Rothis blew out slowly.  "That's not foreboding at all."

"Well, it's not, not really.  The message is pertinent to any time, for always."  Quileya was scribbling away at the interpretation she was writing down on one of the scraps of paper she kept on her person.  "It's even pertinent to us, even if the debt is not owed by us."

Rothis blinked.  "Quileya."

She didn't look up from her paper as she made corrections to the message.  "Yes?"

"The last line, 'the debt will be paid, life will end,' you do think it just means that the dorflassen, wherever they went, will have to pay it, don't you?"

"I think they already did."

"Then why is the message pertinent to us?"

"Because It thinks everyone is in its debt.  A binding like this, well, It could make it out to apply to anyone, the way It twists all its words to fit its own meaning."

His fingers clenching and unclenching nervously, Rothis thought about this for about three and a half seconds.  "So in other words, anyone who enters the chamber of restitution has to pay the debt."

"According to It."

"And you're not worried?  This means we'll probably have to fight our way out of here!" 

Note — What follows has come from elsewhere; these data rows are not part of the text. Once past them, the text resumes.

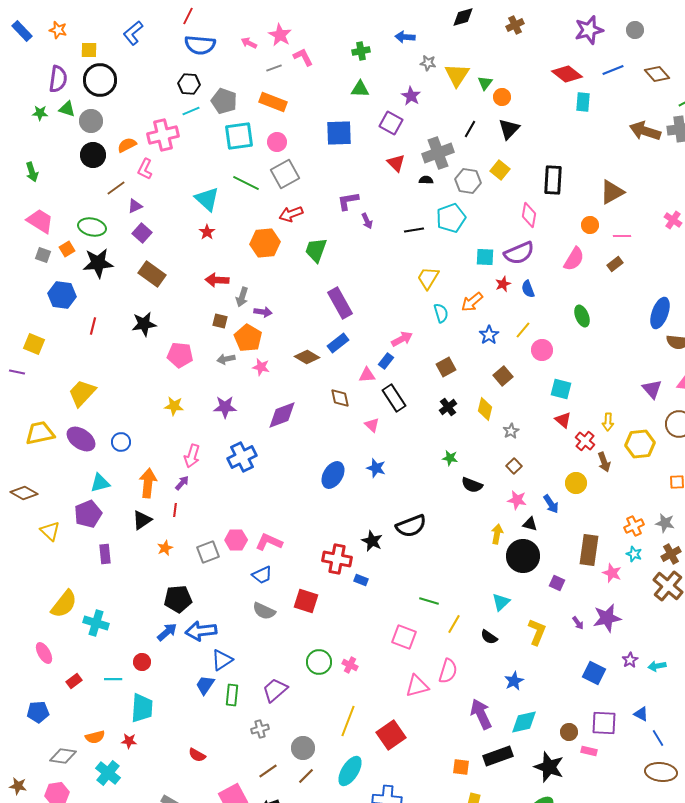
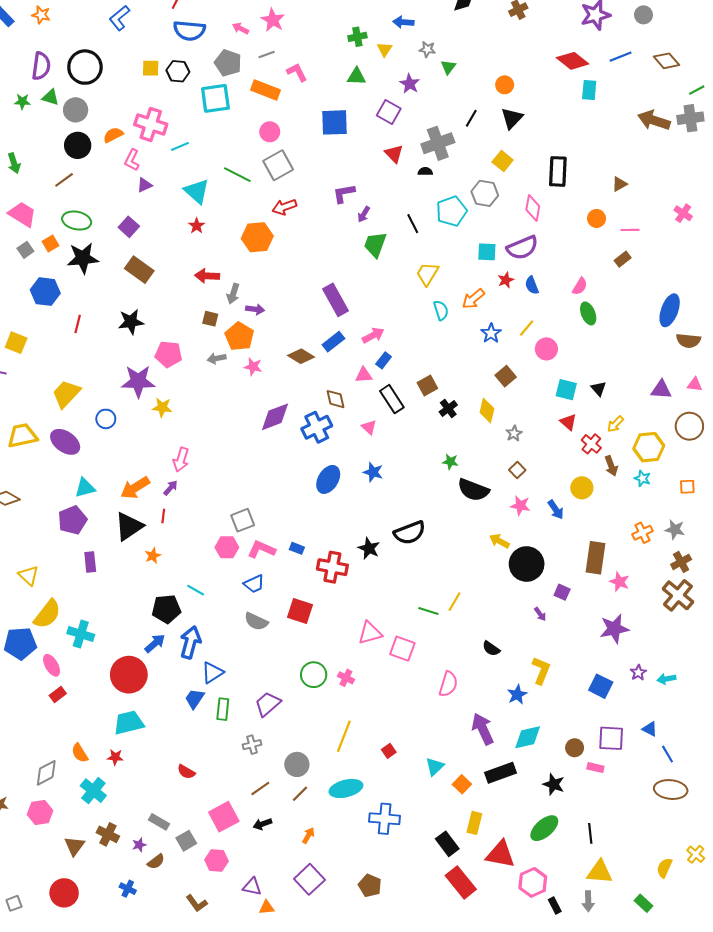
yellow square: (89, 50) -> (151, 68), moved
pink L-shape: (303, 57) -> (297, 72), moved
yellow triangle: (457, 75) -> (385, 49), moved, size x0.6
green triangle: (485, 83) -> (448, 67), moved
gray pentagon: (224, 101) -> (228, 63), moved
cyan line: (191, 111) -> (180, 146), moved
pink cross: (163, 135) -> (151, 124), turned 32
cyan square: (239, 136) -> (215, 98), moved
gray hexagon: (468, 181) -> (485, 193), moved
brown line: (116, 188) -> (64, 180), moved
brown triangle: (612, 192) -> (619, 184), size x0.6
purple triangle: (135, 206) -> (144, 185), moved
purple arrow: (367, 221) -> (364, 214), turned 56
black line: (414, 230) -> (413, 224), turned 72
green trapezoid: (316, 250) -> (375, 245), moved
gray square: (43, 255) -> (25, 250), turned 35
pink semicircle: (574, 259) -> (580, 286), moved, size x0.7
pink arrow: (402, 339) -> (373, 335), moved
brown square: (446, 367) -> (427, 385), moved
purple triangle: (652, 389) -> (661, 390), turned -45
purple star: (225, 407) -> (138, 381), moved, size x1.4
yellow arrow: (608, 422) -> (615, 424), turned 42
blue circle: (121, 442) -> (106, 419), moved
blue cross: (242, 457) -> (317, 427), moved
orange arrow: (148, 483) -> (135, 488), turned -128
black semicircle: (472, 485) -> (473, 490), size x1.4
black triangle: (142, 520) -> (129, 526), size x1.4
black triangle: (530, 524) -> (599, 389), moved, turned 35
yellow triangle: (50, 531) -> (29, 575), moved
yellow arrow: (497, 534) -> (499, 541), turned -72
gray square: (208, 552) -> (243, 520), moved
cyan star: (634, 554) -> (642, 478), moved
blue rectangle: (361, 580) -> (297, 548), moved
cyan triangle: (501, 602) -> (435, 767), moved
purple arrow: (578, 623) -> (540, 614), moved
yellow line: (454, 624) -> (455, 602), moved
blue arrow: (201, 631) -> (190, 642), turned 112
yellow L-shape: (537, 632) -> (541, 670), moved
pink ellipse: (44, 653) -> (52, 665), moved
red circle: (142, 662) -> (129, 675), size x2.0
cyan line: (113, 679) -> (196, 590), moved, turned 30
pink triangle: (417, 686) -> (370, 633), moved
cyan trapezoid: (142, 708) -> (129, 723), turned -108
blue pentagon: (38, 712) -> (20, 643), moved, size x1.4
red square: (391, 735) -> (389, 751), size x0.5
orange semicircle: (95, 737) -> (80, 753), turned 72
gray diamond: (63, 756) -> (46, 773), turned -36
orange square: (461, 767) -> (462, 784), turned 36
black star: (549, 767) -> (554, 784), size x0.7
cyan ellipse: (350, 771) -> (346, 788), turned 44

Quileya finally stopped writing and squinted instead at her companion, a patient smile on her face.  "No, Rothis, we won't.  Because if It can interpret this message to mean anyone, we can interpret it to mean the dorflassen, and they've already paid.  With their lives."  Her smile dropped away.  "So are we going to check on the sentience or what?"

Rothis shook his head in an effort to clear it of doubt.  "Right, let's do that.  I want to leave this creepy place as soon as we can."